EXERCISE
Give every time point at which TSH levels were measured, according to the passage on thyroid hormones in cardiogenic shock below.

PASSAGE SHOWN
++++++++++
Time course of thyroid-stimulating hormone (TSH) concentrations in survivors and non-survivors with cardiogenic shock. TSH levels (mean ± SEM) were measured at admission and at 24, 48, 72, and 96 h after hospital admission and revascularization. Survivors are shown in blue and non-survivors in green. While baseline TSH concentrations were comparable between groups, non-survivors exhibited a progressive decline over time, resulting in persistently lower TSH levels compared with survivors from 48 h onward. Cumulative TSH exposure over 96 h was lower in non-survivors (AUC0–96 = 51.8) than in survivors (AUC0–96 = 84.6), consistent with sustained suppression of the hypothalamic–pituitary axis. Dashed horizontal lines indicate the laboratory reference range (lower normal limit [LNL] = 0.4 mU/L; upper normal limit [UNL] = 3.5 mU/L). Asterisks (*) denote time points at which TSH levels differed significantly between survivors and non-survivors (p < 0.05).
Mean TSH concentrations by sex and age group values are presented as mean ± standard error.
TSH: thyroid-stimulating hormone.
Baseline fT3 averaged 4.12 ± 0.22 pmol/L (median, 3.95; range, 1.72–8.58). Age-related differences in fT3 concentrations were more pronounced than sex-related differences, with consistently higher values among patients aged <70 years throughout follow-up (Table 3). Concentrations declined in all patients, but the slope differed by outcome. Survivors showed a modest decrease (3.99–3.29 pmol/L; Δ = −0.70; p = 0.073; 95% CI, −1.49 to 0.05), whereas non-survivors had a steeper fall (4.28–3.19 pmol/L; Δ = −1.19; p = 0.011; 95% CI, −2.12 to −0.31; Figure 3).
Mean fT3 concentrations by sex and age group values are presented as mean ± standard deviation.
fT3: free triiodothyronine.
++++++++++
RECORDS SHOWN

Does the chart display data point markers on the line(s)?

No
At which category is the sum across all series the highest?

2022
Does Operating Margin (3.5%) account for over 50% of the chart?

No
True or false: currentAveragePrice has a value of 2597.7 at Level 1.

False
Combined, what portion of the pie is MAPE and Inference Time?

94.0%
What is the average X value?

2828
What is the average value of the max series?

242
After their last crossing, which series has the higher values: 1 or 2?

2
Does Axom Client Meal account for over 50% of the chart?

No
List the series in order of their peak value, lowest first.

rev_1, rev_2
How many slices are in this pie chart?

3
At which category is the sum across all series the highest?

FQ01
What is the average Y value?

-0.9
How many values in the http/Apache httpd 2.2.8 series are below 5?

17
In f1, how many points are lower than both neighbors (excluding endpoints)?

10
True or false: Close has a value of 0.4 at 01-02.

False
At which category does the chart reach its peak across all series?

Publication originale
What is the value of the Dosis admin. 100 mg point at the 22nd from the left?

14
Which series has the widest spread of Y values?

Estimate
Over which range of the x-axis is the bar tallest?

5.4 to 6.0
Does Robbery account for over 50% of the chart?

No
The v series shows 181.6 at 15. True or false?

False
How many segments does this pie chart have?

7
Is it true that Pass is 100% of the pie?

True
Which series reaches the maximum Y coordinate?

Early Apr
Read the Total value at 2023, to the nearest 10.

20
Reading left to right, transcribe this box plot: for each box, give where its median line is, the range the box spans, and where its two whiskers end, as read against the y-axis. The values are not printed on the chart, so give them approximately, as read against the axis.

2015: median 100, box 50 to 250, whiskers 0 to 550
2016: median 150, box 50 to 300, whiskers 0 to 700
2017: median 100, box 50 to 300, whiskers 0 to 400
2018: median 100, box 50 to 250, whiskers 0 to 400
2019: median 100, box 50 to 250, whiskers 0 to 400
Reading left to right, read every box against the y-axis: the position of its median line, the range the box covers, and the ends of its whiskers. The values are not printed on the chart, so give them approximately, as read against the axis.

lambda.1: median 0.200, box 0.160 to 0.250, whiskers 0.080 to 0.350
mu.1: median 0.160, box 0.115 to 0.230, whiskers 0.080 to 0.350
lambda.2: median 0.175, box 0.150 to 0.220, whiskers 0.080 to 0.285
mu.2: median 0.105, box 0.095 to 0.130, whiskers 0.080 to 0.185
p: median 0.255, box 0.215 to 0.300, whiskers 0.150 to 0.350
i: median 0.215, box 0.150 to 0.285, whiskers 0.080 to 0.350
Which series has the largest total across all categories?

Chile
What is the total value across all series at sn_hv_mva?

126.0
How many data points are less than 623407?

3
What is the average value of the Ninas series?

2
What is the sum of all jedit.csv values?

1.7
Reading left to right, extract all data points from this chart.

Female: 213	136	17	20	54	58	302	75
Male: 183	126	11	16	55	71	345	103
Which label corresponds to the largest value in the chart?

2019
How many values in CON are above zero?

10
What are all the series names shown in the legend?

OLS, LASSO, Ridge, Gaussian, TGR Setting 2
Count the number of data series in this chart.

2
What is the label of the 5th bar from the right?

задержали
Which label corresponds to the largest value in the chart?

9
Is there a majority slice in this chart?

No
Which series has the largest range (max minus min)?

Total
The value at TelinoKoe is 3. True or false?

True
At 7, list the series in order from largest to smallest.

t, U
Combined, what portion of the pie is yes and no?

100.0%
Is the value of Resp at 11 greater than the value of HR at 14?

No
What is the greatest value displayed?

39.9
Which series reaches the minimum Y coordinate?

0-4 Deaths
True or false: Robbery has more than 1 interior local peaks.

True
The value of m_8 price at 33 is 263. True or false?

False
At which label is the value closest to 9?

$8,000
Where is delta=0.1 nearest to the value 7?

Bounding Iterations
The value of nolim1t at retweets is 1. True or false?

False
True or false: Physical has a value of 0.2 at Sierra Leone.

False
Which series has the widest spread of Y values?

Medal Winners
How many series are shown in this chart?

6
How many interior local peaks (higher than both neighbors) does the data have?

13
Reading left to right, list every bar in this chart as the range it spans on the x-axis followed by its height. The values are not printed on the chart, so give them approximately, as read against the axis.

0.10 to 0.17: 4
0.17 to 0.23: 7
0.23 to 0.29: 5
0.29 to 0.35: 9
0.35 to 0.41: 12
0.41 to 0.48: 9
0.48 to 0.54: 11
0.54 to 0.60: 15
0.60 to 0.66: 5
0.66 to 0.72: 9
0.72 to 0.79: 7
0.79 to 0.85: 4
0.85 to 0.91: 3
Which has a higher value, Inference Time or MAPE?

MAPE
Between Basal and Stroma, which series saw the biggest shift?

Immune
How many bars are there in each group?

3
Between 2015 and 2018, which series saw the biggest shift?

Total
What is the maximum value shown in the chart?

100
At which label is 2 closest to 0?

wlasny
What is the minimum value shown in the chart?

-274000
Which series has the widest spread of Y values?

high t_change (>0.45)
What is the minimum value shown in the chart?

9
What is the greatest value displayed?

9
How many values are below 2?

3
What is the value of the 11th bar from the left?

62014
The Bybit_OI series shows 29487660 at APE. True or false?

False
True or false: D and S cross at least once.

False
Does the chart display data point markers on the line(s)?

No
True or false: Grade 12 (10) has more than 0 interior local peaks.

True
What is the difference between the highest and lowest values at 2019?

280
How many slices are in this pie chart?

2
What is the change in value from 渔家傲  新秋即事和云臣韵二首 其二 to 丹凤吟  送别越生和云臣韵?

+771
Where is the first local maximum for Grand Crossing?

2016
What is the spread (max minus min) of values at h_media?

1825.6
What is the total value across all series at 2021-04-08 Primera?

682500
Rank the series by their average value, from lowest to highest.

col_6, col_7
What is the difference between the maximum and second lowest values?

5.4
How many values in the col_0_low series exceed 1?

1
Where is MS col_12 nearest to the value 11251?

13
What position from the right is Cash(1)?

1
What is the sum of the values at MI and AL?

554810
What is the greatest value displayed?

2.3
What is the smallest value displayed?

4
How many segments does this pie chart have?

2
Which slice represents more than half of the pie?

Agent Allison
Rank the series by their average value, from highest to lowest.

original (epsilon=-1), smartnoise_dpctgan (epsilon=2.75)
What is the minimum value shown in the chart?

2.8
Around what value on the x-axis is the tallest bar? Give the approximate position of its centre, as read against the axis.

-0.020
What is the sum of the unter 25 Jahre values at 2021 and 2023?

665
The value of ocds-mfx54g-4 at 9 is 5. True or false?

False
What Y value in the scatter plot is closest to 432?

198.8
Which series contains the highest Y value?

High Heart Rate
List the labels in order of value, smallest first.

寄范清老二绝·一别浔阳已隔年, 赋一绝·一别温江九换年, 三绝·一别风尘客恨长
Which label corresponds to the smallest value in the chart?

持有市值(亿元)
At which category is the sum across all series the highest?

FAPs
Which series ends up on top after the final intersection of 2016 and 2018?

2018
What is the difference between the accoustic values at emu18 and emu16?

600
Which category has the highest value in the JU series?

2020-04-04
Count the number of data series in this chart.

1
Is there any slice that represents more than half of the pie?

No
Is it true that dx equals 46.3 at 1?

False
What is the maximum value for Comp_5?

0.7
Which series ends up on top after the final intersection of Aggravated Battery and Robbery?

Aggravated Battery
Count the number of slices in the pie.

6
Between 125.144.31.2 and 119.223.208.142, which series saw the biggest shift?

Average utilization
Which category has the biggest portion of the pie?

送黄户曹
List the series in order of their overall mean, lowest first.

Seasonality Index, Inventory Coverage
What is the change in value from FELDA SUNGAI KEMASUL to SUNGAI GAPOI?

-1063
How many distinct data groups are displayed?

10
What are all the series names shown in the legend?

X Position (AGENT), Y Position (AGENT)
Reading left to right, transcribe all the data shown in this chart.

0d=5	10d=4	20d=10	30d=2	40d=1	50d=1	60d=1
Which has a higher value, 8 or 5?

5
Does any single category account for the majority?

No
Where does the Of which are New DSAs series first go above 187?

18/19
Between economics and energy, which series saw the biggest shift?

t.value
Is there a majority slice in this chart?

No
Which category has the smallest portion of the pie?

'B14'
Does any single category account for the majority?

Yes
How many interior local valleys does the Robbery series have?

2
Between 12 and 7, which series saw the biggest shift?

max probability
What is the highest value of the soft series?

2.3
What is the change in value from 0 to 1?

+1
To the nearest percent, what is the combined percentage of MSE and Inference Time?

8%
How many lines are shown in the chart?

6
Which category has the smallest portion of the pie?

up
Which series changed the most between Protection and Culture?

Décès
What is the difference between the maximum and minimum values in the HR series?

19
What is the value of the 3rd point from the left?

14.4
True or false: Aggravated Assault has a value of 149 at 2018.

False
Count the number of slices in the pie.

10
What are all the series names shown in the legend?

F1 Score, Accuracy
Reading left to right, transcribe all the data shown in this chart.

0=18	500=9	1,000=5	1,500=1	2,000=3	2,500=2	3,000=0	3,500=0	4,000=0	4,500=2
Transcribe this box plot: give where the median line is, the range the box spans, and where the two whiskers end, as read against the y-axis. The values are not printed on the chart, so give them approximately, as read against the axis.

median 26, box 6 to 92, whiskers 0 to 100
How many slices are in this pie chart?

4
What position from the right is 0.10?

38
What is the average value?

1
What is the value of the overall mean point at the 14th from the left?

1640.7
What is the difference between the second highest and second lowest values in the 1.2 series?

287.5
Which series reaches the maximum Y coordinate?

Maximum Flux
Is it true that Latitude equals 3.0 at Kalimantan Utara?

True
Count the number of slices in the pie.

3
++++++++++
RESPONSE TO THIS TASK
- At admission
- 24 h after admission and revascularization
- 48 h after admission and revascularization
- 72 h after admission and revascularization
- 96 h after admission and revascularization